= About this task =
Of the lines listed below, return exactly those that run from the line containing "Ali’ye) karşı çıkmak" through the line containing "gücünü, ordu gücünü ve devlet gücünü", both included.

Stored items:
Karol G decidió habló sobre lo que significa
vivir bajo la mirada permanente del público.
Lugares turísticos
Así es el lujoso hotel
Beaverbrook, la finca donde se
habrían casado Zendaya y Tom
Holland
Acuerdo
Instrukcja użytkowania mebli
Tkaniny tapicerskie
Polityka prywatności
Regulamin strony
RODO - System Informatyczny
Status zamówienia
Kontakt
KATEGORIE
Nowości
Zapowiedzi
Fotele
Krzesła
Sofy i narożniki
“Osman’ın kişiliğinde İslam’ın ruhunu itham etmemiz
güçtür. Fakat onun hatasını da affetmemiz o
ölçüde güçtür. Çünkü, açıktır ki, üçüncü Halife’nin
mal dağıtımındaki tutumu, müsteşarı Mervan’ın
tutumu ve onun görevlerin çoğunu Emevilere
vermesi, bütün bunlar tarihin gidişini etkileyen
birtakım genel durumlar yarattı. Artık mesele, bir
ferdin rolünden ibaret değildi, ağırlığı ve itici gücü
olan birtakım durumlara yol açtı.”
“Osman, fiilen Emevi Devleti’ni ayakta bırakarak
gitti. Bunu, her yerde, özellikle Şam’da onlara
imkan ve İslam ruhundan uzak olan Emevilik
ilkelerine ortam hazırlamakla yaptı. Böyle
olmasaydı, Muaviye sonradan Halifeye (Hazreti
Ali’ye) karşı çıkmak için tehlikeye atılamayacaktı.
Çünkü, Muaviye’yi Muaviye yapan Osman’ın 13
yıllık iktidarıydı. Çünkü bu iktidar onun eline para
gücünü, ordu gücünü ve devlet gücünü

...

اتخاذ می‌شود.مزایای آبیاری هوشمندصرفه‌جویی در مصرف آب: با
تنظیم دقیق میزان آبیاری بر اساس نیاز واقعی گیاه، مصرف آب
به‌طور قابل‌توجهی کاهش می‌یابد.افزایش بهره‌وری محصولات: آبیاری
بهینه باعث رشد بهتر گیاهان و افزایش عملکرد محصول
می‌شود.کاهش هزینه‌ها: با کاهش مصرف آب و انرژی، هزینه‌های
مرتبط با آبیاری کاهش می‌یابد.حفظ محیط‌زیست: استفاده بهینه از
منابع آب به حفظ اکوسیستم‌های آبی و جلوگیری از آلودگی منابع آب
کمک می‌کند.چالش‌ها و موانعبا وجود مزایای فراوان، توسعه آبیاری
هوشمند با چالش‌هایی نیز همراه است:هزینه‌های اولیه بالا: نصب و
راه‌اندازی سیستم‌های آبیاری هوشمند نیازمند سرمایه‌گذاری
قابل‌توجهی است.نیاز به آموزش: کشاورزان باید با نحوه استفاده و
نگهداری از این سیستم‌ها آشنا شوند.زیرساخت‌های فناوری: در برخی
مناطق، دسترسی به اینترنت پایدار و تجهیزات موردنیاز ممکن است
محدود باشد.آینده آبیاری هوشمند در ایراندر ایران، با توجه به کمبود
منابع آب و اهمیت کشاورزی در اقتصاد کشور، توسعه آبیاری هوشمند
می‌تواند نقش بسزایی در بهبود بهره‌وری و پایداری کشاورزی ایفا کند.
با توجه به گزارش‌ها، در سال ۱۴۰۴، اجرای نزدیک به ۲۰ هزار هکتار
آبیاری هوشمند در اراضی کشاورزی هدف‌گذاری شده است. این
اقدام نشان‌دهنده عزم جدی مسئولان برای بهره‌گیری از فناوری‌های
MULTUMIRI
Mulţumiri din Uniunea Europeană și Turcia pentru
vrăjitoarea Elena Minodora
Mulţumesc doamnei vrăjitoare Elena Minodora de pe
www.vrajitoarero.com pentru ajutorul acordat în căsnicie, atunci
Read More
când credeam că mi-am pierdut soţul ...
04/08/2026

= Completed exercise =
Ali’ye) karşı çıkmak için tehlikeye atılamayacaktı.
Çünkü, Muaviye’yi Muaviye yapan Osman’ın 13
yıllık iktidarıydı. Çünkü bu iktidar onun eline para
gücünü, ordu gücünü ve devlet gücünü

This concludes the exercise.